La tentation est grande, en matière de morale, de vouloir déchaîner l’appareil administratif et judiciaire contre les fraudeurs. La tentation est grande, comme le rappelait notre collègue Gérard Longuet lors de l’examen du texte en première lecture, d’y voir une occasion de « clouer les bourgeois au pilori ».

Je crois, au contraire, que c’est la force de notre République de punir avec justice et mesure, de prévenir avec fermeté et efficacité, de légiférer avec tempérance et souci de l’intérêt collectif. C’est ce que nous faisons aujourd’hui. Je ne peux que le souligner et l’approuver. (Applaudissements sur les travées du groupe Les Indépendants – République et Territoires et sur des travées du groupe La République En Marche.)

M. le président. La parole est à M. François Patriat.

M. François Patriat. Monsieur le président, monsieur le secrétaire d’État, madame, monsieur les rapporteurs, mes chers collègues, l’Assemblée nationale et le Sénat sont parvenus à un accord sur un texte important pour permettre aux entreprises et aux Françaises et aux Français de se réaliser, en supprimant des contraintes ou en transformant l’administration tout en responsabilisant les acteurs économiques et nos compatriotes.

Ce texte est important parce qu’il intervient comme une réponse pragmatique à une question clé dans le respect de notre pacte républicain. Gardienne d’un temps long au bénéfice de l’intérêt général, notre assemblée doit se réjouir de mesures qui n’ont été prises ni dans l’émotion ni dans la réaction.

La fraude fiscale bafoue nos principes républicains les plus essentiels. Elle mine les finances publiques, à hauteur de 30 milliards à 80 milliards d’euros selon les années – autant d’argent non investi au service des Françaises et des Français.

Face à cet enjeu, nos deux assemblées ont été efficaces. À cet égard, je tiens à saluer le travail de M. le rapporteur et de Mme la rapporteur pour avis de la commission des lois. Ce texte montre l’utilité du travail des deux chambres. Nous pouvons nous féliciter d’aboutir en définitive à un enrichissement du projet de loi.

Sur le plan comptable, le projet de loi initial comportait onze articles. Le Sénat en a ajouté dix-huit et a supprimé l’article 1er. L’Assemblée nationale a adopté conformes cinq articles, en a modifié vingt et supprimé neuf. Elle a conservé des ajouts utiles du Sénat, comme la répression du délit de blanchiment douanier, les obligations déclaratives pour les comptes détenus à l’étranger, l’extension de la convention judiciaire d’intérêt public en matière de fraude fiscale, la lutte contre les trafics sur le tabac ou encore le rétablissement de la faculté transactionnelle de l’administration fiscale en cas de poursuites pénales.

Je veux revenir sur les points principaux du texte final.

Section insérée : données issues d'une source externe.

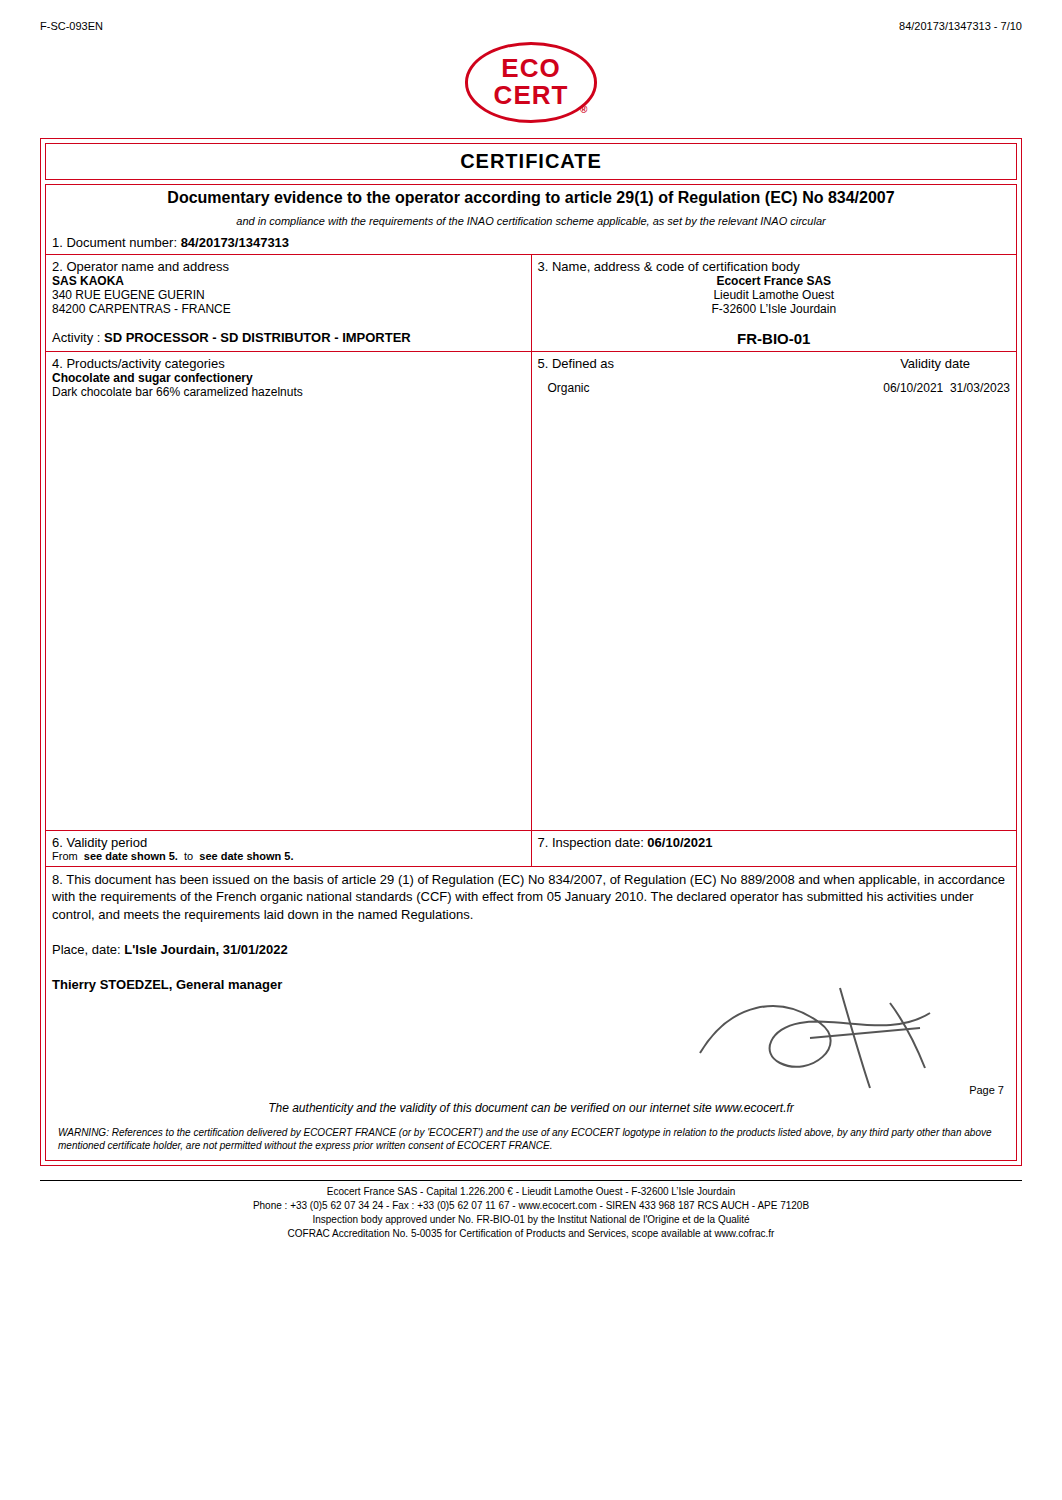F-SC-093EN
84/20173/1347313 - 7/10
ECO
CERT®
CERTIFICATE
| Documentary evidence to the operator according to article 29(1) of Regulation (EC) No 834/2007 |
| and in compliance with the requirements of the INAO certification scheme applicable, as set by the relevant INAO circular |
| 1. Document number: 84/20173/1347313 |
| 2. Operator name and address SAS KAOKA 340 RUE EUGENE GUERIN 84200 CARPENTRAS - FRANCE Activity : SD PROCESSOR - SD DISTRIBUTOR - IMPORTER | 3. Name, address & code of certification body Ecocert France SAS Lieudit Lamothe Ouest F-32600 L’Isle Jourdain FR-BIO-01 |
| 4. Products/activity categories Chocolate and sugar confectionery Dark chocolate bar 66% caramelized hazelnuts | 5. Defined as Validity date Organic 06/10/2021 31/03/2023 |
| 6. Validity period From see date shown 5. to see date shown 5. | 7. Inspection date: 06/10/2021 |
| 8. This document has been issued on the basis of article 29 (1) of Regulation (EC) No 834/2007, of Regulation (EC) No 889/2008 and when applicable, in accordance with the requirements of the French organic national standards (CCF) with effect from 05 January 2010. The declared operator has submitted his activities under control, and meets the requirements laid down in the named Regulations. Place, date: L'Isle Jourdain, 31/01/2022 Thierry STOEDZEL, General manager Page 7 The authenticity and the validity of this document can be verified on our internet site www.ecocert.fr WARNING: References to the certification delivered by ECOCERT FRANCE (or by 'ECOCERT') and the use of any ECOCERT logotype in relation to the products listed above, by any third party other than above mentioned certificate holder, are not permitted without the express prior written consent of ECOCERT FRANCE. |
Ecocert France SAS - Capital 1.226.200 € - Lieudit Lamothe Ouest - F-32600 L’Isle Jourdain
Phone : +33 (0)5 62 07 34 24 - Fax : +33 (0)5 62 07 11 67 - www.ecocert.com - SIREN 433 968 187 RCS AUCH - APE 7120B
Inspection body approved under No. FR-BIO-01 by the Institut National de l'Origine et de la Qualité
COFRAC Accreditation No. 5-0035 for Certification of Products and Services, scope available at www.cofrac.fr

Tout d’abord, l’article 1er, réintroduit dans le projet de loi par l’Assemblée nationale, donnera de nouveaux moyens pour détecter et sanctionner les fraudes les plus complexes. La France se dote ainsi d’un service de police rattaché au ministère de l’économie et des finances, comme la plupart de ses voisins européens. La suppression de cet article en première lecture interpelle. D’une part, les agents de la police fiscale disposeront, pour l’accomplissement de leurs missions, des mêmes pouvoirs que les officiers de police judiciaire ou des douanes judiciaires. D’autre part, cette police fiscale est un moyen supplémentaire de lutte contre la fraude : ni les moyens de la brigade nationale de répression de la délinquance fiscale, la BNRDF, ni les effectifs mis aujourd’hui à disposition des juges ne diminueront.

Cela répond à ce qui est, me semble-t-il, l’objectif essentiel de ce projet de loi : apporter des réponses pragmatiques à des comportements frauduleux.

L’article 2 renforce les moyens de lutte des agents des douanes contre les logiciels conçus pour permettre ou organiser la fraude. Cette mesure de bon sens répond à un besoin des agents des douanes. Le projet de loi rend par ailleurs plus effectif le droit de communication, au bénéfice de la recherche de la fraude douanière et de l’établissement de l’assiette des impositions douanières.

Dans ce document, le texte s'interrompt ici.